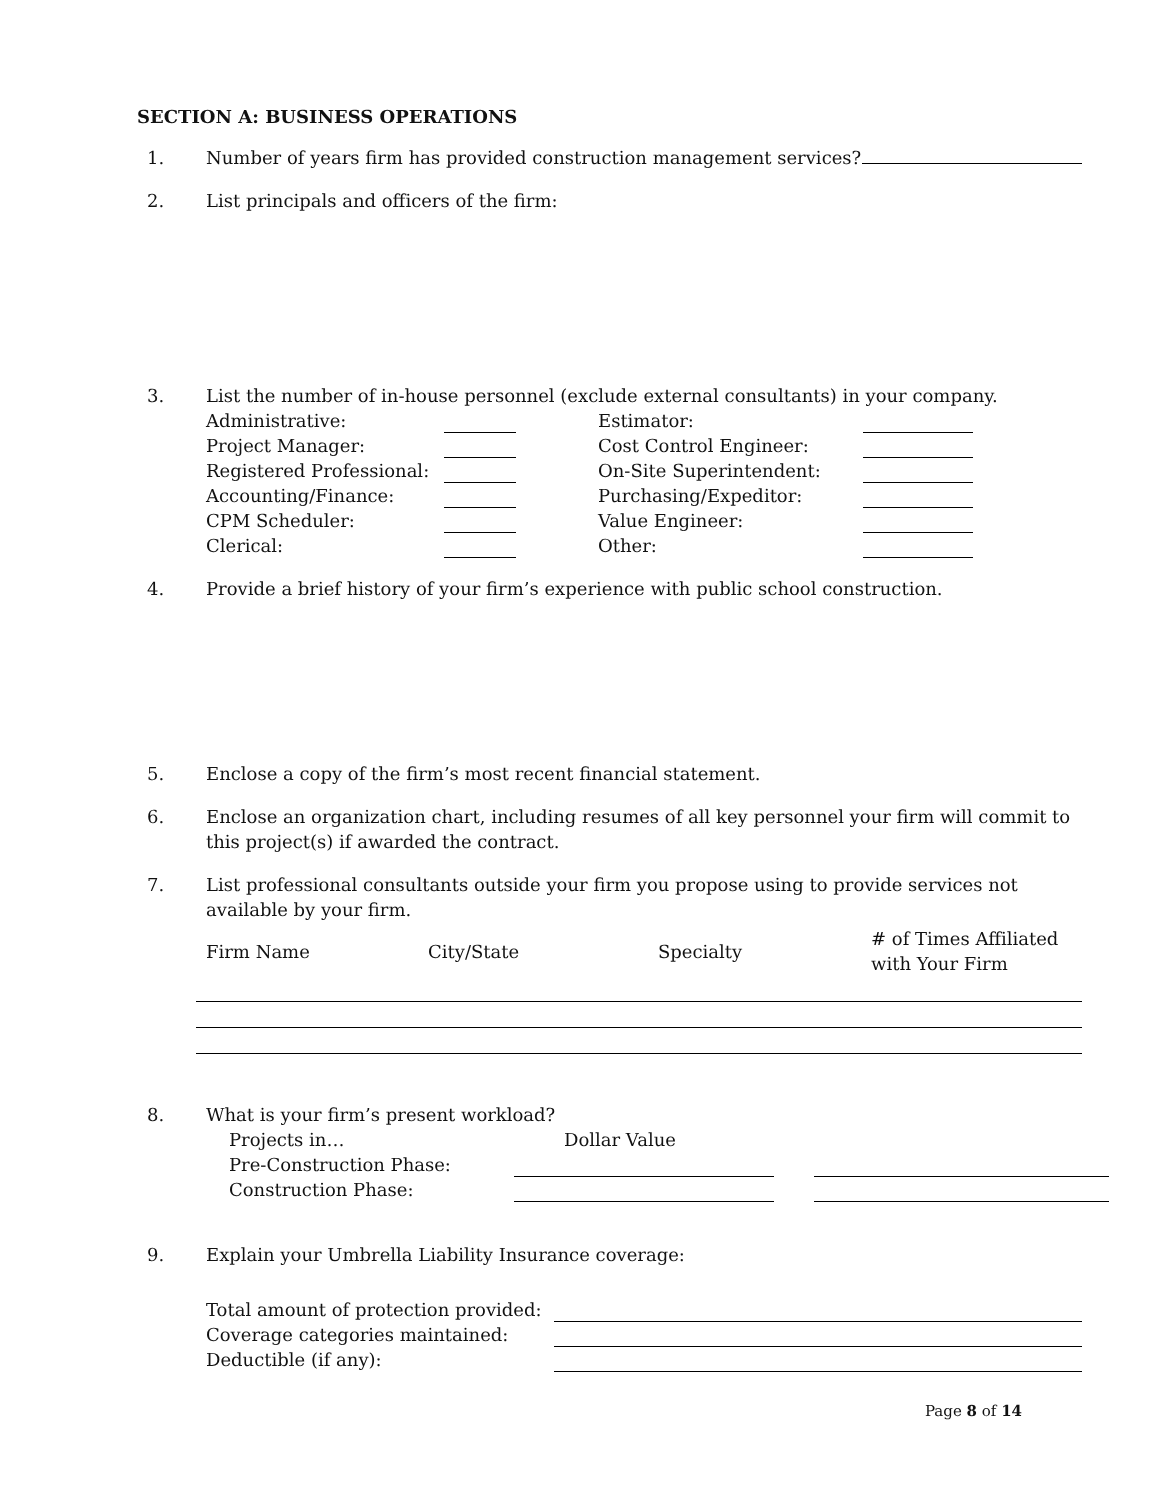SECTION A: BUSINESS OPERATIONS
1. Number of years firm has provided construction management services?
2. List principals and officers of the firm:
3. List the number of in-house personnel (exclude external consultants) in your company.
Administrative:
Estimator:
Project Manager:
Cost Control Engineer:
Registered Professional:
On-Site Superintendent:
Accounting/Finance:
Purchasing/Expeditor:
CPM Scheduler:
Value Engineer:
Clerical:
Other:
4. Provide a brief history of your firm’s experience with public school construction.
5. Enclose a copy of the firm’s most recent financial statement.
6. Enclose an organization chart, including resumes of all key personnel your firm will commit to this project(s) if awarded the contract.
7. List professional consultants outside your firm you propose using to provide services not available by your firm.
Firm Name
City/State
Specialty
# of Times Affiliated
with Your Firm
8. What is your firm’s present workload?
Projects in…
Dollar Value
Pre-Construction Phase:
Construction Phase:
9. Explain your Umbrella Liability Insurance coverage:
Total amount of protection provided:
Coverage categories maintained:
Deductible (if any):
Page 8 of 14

○ ○ ○ ○

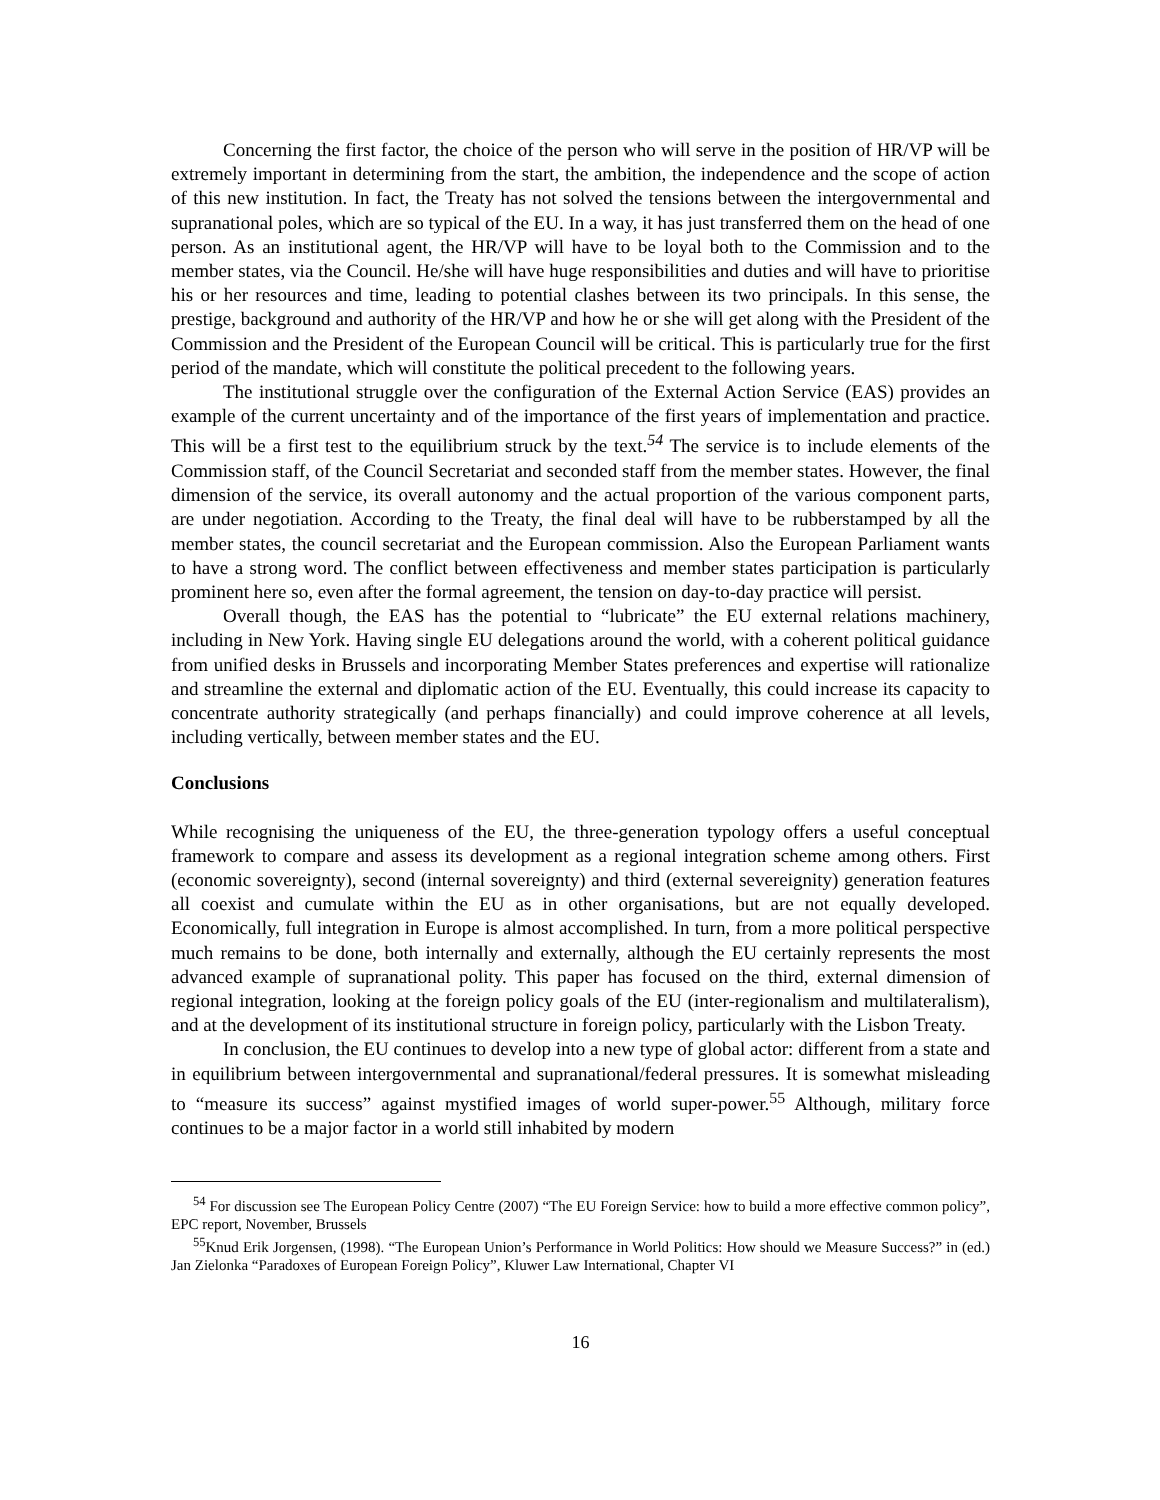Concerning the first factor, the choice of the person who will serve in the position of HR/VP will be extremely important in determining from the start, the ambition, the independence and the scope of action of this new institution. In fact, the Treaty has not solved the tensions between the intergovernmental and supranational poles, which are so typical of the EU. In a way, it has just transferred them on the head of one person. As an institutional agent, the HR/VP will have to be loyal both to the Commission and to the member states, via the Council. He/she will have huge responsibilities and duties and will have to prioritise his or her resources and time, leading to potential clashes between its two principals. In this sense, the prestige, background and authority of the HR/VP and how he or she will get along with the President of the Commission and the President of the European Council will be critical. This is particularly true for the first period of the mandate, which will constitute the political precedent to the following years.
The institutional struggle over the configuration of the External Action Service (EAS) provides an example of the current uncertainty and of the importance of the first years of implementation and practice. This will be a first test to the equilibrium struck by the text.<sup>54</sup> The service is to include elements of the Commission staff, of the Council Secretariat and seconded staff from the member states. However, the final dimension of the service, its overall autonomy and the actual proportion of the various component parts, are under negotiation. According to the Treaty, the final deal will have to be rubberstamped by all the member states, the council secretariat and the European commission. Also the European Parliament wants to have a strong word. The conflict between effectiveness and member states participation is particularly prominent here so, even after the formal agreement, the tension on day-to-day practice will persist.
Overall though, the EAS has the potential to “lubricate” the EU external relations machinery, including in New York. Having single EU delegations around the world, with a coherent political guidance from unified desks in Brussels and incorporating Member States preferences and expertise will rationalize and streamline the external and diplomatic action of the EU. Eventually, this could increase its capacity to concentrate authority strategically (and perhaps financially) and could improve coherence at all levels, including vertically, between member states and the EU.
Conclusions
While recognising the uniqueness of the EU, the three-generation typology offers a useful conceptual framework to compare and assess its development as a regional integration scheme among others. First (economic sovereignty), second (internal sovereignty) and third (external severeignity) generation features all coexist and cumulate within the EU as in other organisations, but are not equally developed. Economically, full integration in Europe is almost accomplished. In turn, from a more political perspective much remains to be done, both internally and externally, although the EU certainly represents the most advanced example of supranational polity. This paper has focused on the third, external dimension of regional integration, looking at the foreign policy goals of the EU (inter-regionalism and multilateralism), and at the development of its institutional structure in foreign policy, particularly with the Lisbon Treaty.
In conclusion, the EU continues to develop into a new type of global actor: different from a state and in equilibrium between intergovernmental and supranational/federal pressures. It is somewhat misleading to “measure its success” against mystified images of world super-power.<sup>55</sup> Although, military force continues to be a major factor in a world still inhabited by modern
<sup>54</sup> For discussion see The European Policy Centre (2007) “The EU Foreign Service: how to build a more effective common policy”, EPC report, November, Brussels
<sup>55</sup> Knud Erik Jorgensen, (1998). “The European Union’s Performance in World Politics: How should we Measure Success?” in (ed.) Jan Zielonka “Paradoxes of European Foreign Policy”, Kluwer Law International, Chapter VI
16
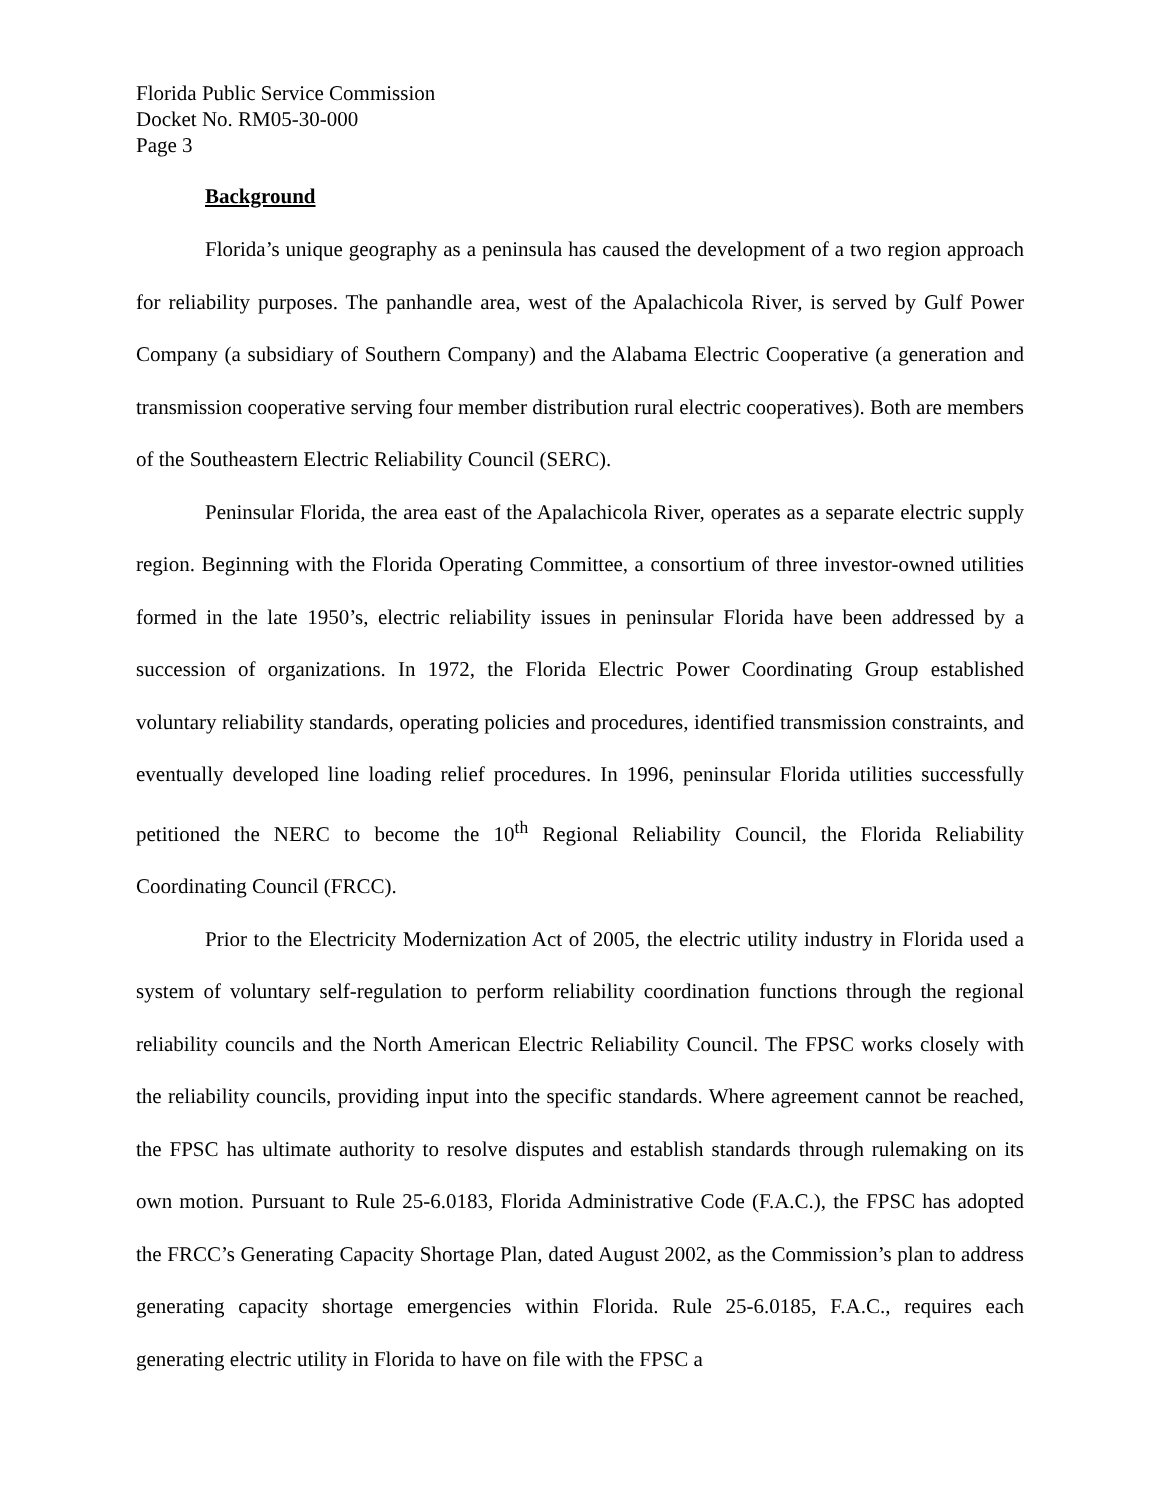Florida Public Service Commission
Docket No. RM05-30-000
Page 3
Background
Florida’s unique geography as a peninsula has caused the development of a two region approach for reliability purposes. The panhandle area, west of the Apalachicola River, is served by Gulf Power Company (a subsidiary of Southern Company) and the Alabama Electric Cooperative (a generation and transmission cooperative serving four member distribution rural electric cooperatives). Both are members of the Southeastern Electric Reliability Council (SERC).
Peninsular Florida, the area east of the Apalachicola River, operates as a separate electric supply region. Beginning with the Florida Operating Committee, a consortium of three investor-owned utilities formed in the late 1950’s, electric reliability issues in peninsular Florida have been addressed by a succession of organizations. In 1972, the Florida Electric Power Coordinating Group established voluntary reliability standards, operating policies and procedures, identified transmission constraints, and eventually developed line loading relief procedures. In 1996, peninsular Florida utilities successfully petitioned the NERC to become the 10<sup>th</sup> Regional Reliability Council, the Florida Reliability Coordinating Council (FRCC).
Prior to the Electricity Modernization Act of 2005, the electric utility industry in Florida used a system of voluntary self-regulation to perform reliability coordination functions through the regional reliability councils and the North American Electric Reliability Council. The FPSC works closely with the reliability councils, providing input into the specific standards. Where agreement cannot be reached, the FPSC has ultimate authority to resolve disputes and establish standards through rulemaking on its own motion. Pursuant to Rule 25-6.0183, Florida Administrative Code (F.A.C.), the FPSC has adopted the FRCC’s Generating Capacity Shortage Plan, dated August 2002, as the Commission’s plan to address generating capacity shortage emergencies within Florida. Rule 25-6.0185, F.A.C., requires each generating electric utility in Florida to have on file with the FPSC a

○ ○ ○ ○

Report each line of the records that holds the word "provided".

1. Number of years firm has provided construction management services?
Total amount of protection provided:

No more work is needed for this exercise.